WORK TO COMPLETE => Only lines with the string "binnen" matter here; gather them from the material below.

MATERIAL TO PROCESS =>
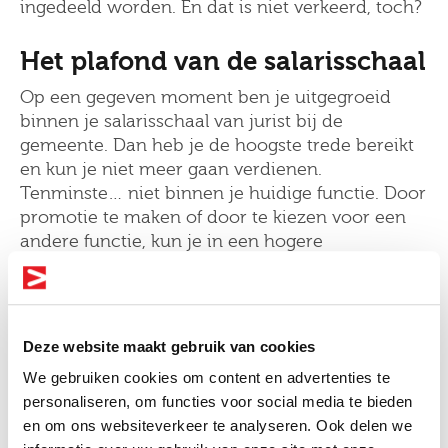
ingedeeld worden. En dat is niet verkeerd, toch?
Het plafond van de salarisschaal
Op een gegeven moment ben je uitgegroeid
binnen je salarisschaal van jurist bij de
gemeente. Dan heb je de hoogste trede bereikt
en kun je niet meer gaan verdienen.
Tenminste… niet binnen je huidige functie. Door
promotie te maken of door te kiezen voor een
andere functie, kun je in een hogere
salarisschaal terecht komen. Dan heb je weer
alle ruimte om te groeien in salaris.
Jouw salaris als jurist bij de
Deze website maakt gebruik van cookies
gemeente
We gebruiken cookies om content en advertenties te
Natuurlijk ben je nu heel benieuwd naar wat je
personaliseren, om functies voor social media te bieden
als jurist bij de gemeente kunt gaan verdienen.
en om ons websiteverkeer te analyseren. Ook delen we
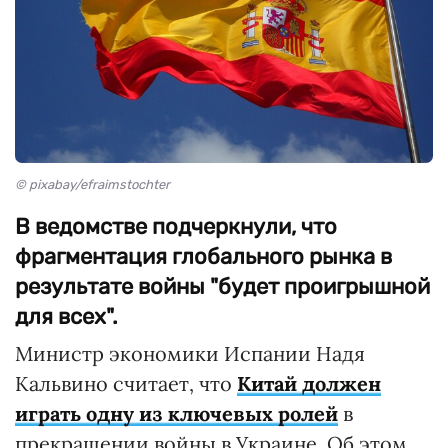
© pixabay/efraimstochter
В ведомстве подчеркнули, что
фрагментация глобального рынка в
результате войны "будет проигрышной
для всех".
Министр экономики Испании Надя
Кальвино считает, что
Китай должен
играть одну из ключевых ролей
в
прекращении войны в Украине. Об этом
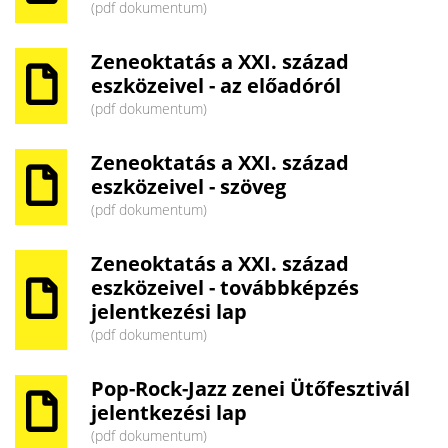
(pdf dokumentum)
Zeneoktatás a XXI. század
eszközeivel - az előadóról
(pdf dokumentum)
Zeneoktatás a XXI. század
eszközeivel - szöveg
(pdf dokumentum)
Zeneoktatás a XXI. század
eszközeivel - továbbképzés
jelentkezési lap
(pdf dokumentum)
Pop-Rock-Jazz zenei Ütőfesztivál
jelentkezési lap
(pdf dokumentum)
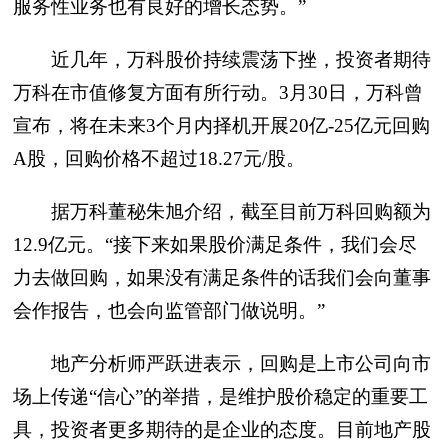
服务性业务也有良好的增长态势。”
近几年，万科股价持续震荡下挫，投资者期待
万科在市值修复方面有所行动。3月30日，万科曾
宣布，将在未来3个月内择机开展20亿-25亿元回购
A股，回购价格不超过18.27元/股。
据万科董秘朱旭介绍，截至目前万科回购额为
12.9亿元。“接下来如果股价满足条件，我们会尽
力去做回购，如果没有满足条件的话我们会向董事
会作报告，也会向监管部门做说明。”
地产分析师严跃进表示，回购是上市公司向市
场上传递“信心”的举措，是维护股价稳定的重要工
具，投资者更多期待的是企业的态度。目前地产股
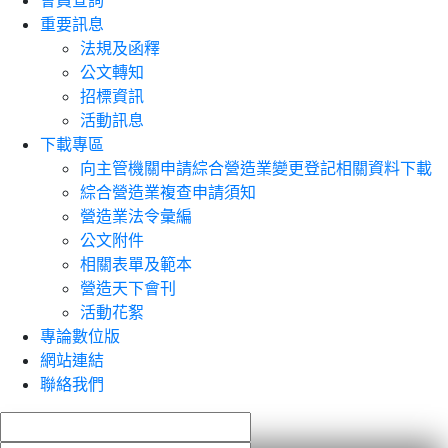
會員查詢
重要訊息
法規及函釋
公文轉知
招標資訊
活動訊息
下載專區
向主管機關申請綜合營造業變更登記相關資料下載
綜合營造業複查申請須知
營造業法令彙編
公文附件
相關表單及範本
營造天下會刊
活動花絮
專論數位版
網站連結
聯絡我們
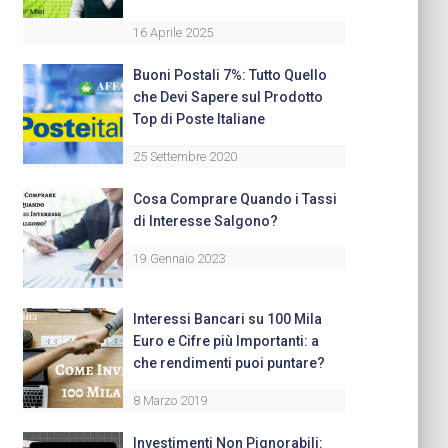
16 Aprile 2025
Buoni Postali 7%: Tutto Quello
che Devi Sapere sul Prodotto
Top di Poste Italiane
25 Settembre 2020
Cosa Comprare Quando i Tassi
di Interesse Salgono?
19 Gennaio 2023
Interessi Bancari su 100 Mila
Euro e Cifre più Importanti: a
che rendimenti puoi puntare?
8 Marzo 2019
Investimenti Non Pignorabili:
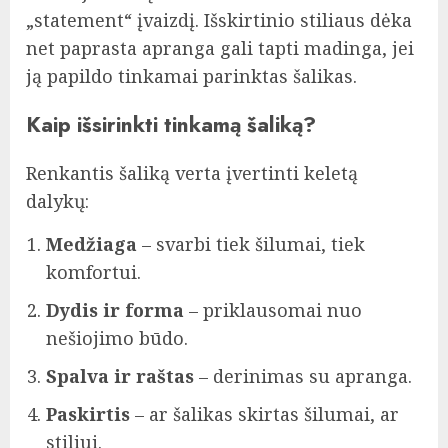
„statement“ įvaizdį. Išskirtinio stiliaus dėka
net paprasta apranga gali tapti madinga, jei
ją papildo tinkamai parinktas šalikas.
Kaip išsirinkti tinkamą šaliką?
Renkantis šaliką verta įvertinti keletą
dalykų:
Medžiaga
– svarbi tiek šilumai, tiek
komfortui.
Dydis ir forma
– priklausomai nuo
nešiojimo būdo.
Spalva ir raštas
– derinimas su apranga.
Paskirtis
– ar šalikas skirtas šilumai, ar
stiliui.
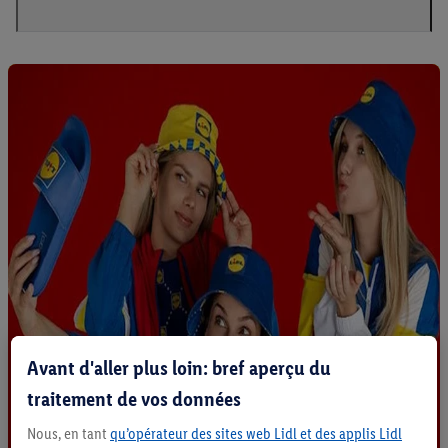
Avant d'aller plus loin: bref aperçu du
traitement de vos données
Nous, en tant
qu’opérateur des sites web Lidl et des applis Lidl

PROBLEM SOLUTION =>
binnen je salarisschaal van jurist bij de
Tenminste… niet binnen je huidige functie. Door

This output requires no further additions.